Le cours de l'orge s'est effondré, avant de se stabiliser au niveau du prix d'intervention, à peine au dessus de 100 euros la tonne.

Dur retour sur terre pour l'orge de mouture. Après une descente par paliers entamée en octobre 2007, alors que la cotation rendu Rouen dépassait 260 euros la tonne, la fourragère a vu sa chute s'accentuer à partir de septembre, pour ne s'arrêter qu'une fois atteint le niveau de l'intervention, en novembre.

L'orge pâtit en Europe de la forte compétition entre les différentes espèces fourragères, accentuée par la pression de la récolte ukrainienne. (S. Randé)

L'orge pâtit en Europe de la forte compétition entre les différentes espèces fourragères, accentuée par la pression de la récolte ukrainienne. (S. Randé)
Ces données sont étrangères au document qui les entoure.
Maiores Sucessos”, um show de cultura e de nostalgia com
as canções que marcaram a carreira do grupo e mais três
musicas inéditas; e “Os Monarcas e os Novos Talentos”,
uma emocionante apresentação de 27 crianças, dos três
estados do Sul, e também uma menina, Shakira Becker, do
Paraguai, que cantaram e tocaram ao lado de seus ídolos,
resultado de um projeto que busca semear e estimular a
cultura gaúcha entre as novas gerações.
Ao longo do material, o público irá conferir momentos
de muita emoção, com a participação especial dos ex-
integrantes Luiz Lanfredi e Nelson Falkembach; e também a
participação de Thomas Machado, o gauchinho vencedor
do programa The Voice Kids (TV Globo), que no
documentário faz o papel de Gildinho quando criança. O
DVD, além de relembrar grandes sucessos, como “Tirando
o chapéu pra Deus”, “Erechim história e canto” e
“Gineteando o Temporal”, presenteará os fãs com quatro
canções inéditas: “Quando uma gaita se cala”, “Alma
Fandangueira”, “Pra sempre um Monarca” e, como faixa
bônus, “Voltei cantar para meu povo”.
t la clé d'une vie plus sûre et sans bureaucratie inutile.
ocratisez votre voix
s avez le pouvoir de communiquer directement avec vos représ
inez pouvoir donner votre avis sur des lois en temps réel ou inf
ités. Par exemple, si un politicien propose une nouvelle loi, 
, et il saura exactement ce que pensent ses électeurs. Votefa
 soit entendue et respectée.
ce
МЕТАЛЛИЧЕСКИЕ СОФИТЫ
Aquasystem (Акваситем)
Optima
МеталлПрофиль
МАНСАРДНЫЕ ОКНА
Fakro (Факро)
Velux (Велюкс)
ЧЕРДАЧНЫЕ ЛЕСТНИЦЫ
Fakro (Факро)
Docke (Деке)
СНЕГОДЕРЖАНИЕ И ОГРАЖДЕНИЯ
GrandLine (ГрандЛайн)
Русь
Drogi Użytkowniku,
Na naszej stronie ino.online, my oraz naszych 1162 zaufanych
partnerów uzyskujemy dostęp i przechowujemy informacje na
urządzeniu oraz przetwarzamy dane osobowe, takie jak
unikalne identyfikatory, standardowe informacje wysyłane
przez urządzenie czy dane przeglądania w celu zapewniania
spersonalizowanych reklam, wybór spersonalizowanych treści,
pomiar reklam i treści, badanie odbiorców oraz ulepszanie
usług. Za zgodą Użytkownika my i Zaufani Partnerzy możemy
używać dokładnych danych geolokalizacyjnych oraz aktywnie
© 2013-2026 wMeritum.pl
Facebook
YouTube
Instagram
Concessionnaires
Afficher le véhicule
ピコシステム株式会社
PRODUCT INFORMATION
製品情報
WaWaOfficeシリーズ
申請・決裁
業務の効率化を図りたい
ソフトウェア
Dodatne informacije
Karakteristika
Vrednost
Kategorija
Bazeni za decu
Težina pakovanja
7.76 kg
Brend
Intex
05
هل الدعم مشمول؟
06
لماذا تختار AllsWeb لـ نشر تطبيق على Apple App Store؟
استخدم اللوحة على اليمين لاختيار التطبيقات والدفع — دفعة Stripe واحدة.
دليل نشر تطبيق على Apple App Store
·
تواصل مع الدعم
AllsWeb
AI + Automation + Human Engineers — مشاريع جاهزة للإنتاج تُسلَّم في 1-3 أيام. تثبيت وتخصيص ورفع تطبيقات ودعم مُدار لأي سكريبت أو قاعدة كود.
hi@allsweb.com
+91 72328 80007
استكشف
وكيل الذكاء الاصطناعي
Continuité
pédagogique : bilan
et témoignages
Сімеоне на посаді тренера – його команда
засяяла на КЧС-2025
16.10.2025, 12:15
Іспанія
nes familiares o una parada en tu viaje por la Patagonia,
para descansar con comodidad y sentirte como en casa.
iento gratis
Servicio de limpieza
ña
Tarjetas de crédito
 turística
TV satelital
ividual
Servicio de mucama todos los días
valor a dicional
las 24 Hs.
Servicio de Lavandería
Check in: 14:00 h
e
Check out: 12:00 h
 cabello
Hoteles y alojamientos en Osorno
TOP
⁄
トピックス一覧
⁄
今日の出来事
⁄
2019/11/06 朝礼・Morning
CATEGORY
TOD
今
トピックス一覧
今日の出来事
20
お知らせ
Concurrence dans l'aliment

Il faut dire qu'au sein du club des céréales destinées à l'alimentation animale, la concurrence est rude. « Si l'on additionne le blé tendre, le maïs et l'orge, on aboutit à un stock de report français de 9 millions de tonnes, ce qui est un niveau élevé », soulignait Rémi Haquin, président du conseil spécialisé céréales de l'OniGC début décembre.
Sans compter que la vieille Europe subit les assauts des importations en provenance de l'Est. « Et il reste beaucoup d'orge à exporter au départ de la mer Noire », avertit un trader chez In Vivo.
Le bilan excédentaire de l'orge est à mettre sur le compte d'une forte disponibilité. La collecte nationale approche 10 millions de tonnes, soit 2,3 millions de tonnes de plus que l'an passé. Les utilisations, elles, ne progressent pas dans la même mesure. L'alimentation animale française devrait accroître son recours à l'orge d'environ 300 000 tonnes par rapport à 2007-2008, mais les exportations affichent un net recul, surtout sur pays tiers.
La demande des pays structurellement acheteurs, comme les états du Moyen-Orient, n'est pourtant pas en berne.

Offre ukrainienne

Mais il est difficile pour l'origine européenne de « calculer » face à une offre ukrainienne abondante et favorisée par la forte dévaluation de la monnaie locale.
L'écart devrait encore se creuser entre les cours européens stoppés par le plancher de l'intervention et les autres origines ne disposant pas de cette protection. « De plus, avec la forte baisse du fret, nous ne sommes plus protégés sur certaines destinations de proximité comme c'était le cas auparavant », ajoute-t-on chez In Vivo. L'OniGC prévoit ainsi des exportations françaises rognées de plus de 500 000 tonnes.
La situation est pire encore pour les pays de l'Union européenne les plus enclavés, qui voient leur prix accuser le coup de façon plus marquée.
Les 38 000 tonnes mises à l'intervention à la mi-décembre ne constituent donc pas une surprise. C'est désormais cet exutoire qui empêche les cours de s'enfoncer sous la ligne des 100 euros la tonne. La question est de savoir ce qui se passera dans pareil contexte à partir de l'année prochaine, lorsque l'intervention sera supprimée pour cette céréale.